▸ **Text for analysis**
The Scandal of Incarnation by Maxie Dunnam
How could Jesus be truly human and truly divine? That’s a question commonly asked. Theology calls it INCARNATION. In fact there is often talk of the Scandal of the Incarnation. After a little reflection, we may best put the question, not how but why did Jesus become both human and divine?
Let’s think about it.
Few men in the twentieth century seemed as immortal as Mao Tse-tung. Chairman Mao became the incarnation of a movement, a system of thought, and a revolution that affected 900,000 people. He lived to be eighty-three and was China’s leader for over three decades. It was difficult for even the most astute observer to imagine a China without Chairman Mao. Yet he died. An admirer wrote, shortly after Mao’s death: “He conceived of the Chinese Revolution, and then helped cause it to happen, and in the process, the thought of Chairman Mao became the primary thought of almost every Chinese. The word almost literally became flesh.”
Note the conditional word: almost; “the word almost literally became flesh.” The apostle John, writing of Jesus, said, “The Word became flesh.” No reservation, no conditional definition. And Paul wrote, “The light of the knowledge of the glory of God [shines] in the face of Jesus Christ” (2 Corinthians 4:6).
I was in China two years after Mao’s death. His likeness in pictures and statues was everywhere. The little red book of his quotations was still in all the bookstores. Chairman Mao will take his place in history with great shapers of national life, but the limitation is still there. When I was in China, the magnificent mausoleum they had built for Chairman Mao was closed. The official word was that it was closed for repair, but the informal word passed on among the guides was that it was a deliberate effort to diminish Mao’s presence in the minds and hearts of people; and that diminishing work goes even today.

▸ **Your instructions**
Write what comes next in the essay on the scandal of the Incarnation, starting after its closing paragraph about Mao's closed mausoleum.

▸ **Data to examine**
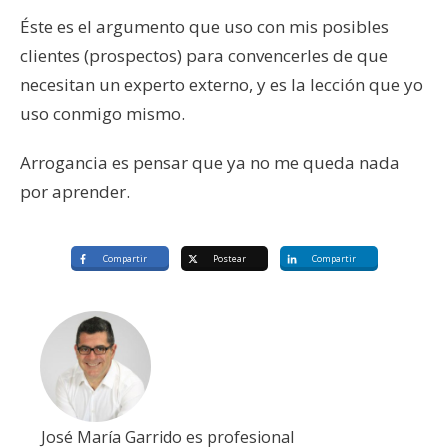
Éste es el argumento que uso con mis posibles
clientes (prospectos) para convencerles de que
necesitan un experto externo, y es la lección que yo
uso conmigo mismo.
Arrogancia es pensar que ya no me queda nada
por aprender.
Compartir
Postear
Compartir
José María Garrido es profesional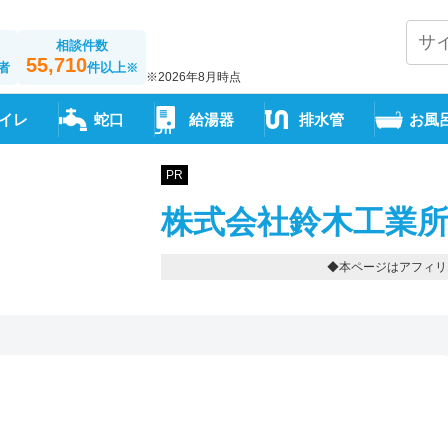
相談件数
55,710
者
件以上
※
※2026年8月時点
イレ
蛇口
給湯器
排水管
お風
PR
株式会社鈴木工業所
◆本ページはアフィリ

▸ **Response to this exercise**
In Mao, powerful man that he was, the word of Chinese commitment and dogma almost became flesh. But with Jesus, the Word of God’s creating and redeeming love became flesh and dwelt among us. We beheld his glory, “the glory as of the begotten of the Father… full of grace and truth” (John 1:14 KJV). This is the scandal of the Incarnation. It is a scandal because it proclaims that in Jesus–the baby born in a barn, this poor preacher and carpenter who Christians praise and affirm as the ultimate revelation of God is the key to the universe and all meaning.
Don’t get stuck! We misrepresent the Church’s understanding of Christ if we oversimplify and define the Incarnation solely in terms of either Christ’s divinity or his humanity. The Incarnation actually means that Jesus of Nazareth was a man, known by his disciples as being fully human, a person who shared the limitations and temptations of common, ordinary human existence-yet was also the deliberate and unique self-expression of God. P.T. Forsythe, a preacher-theologian, put it in a gripping way: “Our real and destined eternity goes round by Nazareth to reach us.”
The first line in the Old Testament of the Bible is this: “In the beginning God created the heavens and the earth.” The first line in John’s Gospel of the New Testament is this: “In the beginning was the Word, and the Word was with God, and the Word was God.” In the sentence from Genesis, the Source from which all comes is named. In the Gospel, John is making a decisive affirmation about who Jesus is. He is the expression of God’s own true self. Consider Jesus’ response to the question of Philip: “Lord, show us the Father.” Jesus said to him, “Have I been with you all this time, Philip, and you still do not know me? Whoever has seen me has seen the Father”(John 14:9).
Jesus, incarnate God and baby in a manger, the incarnate word, our King – Hallelujah!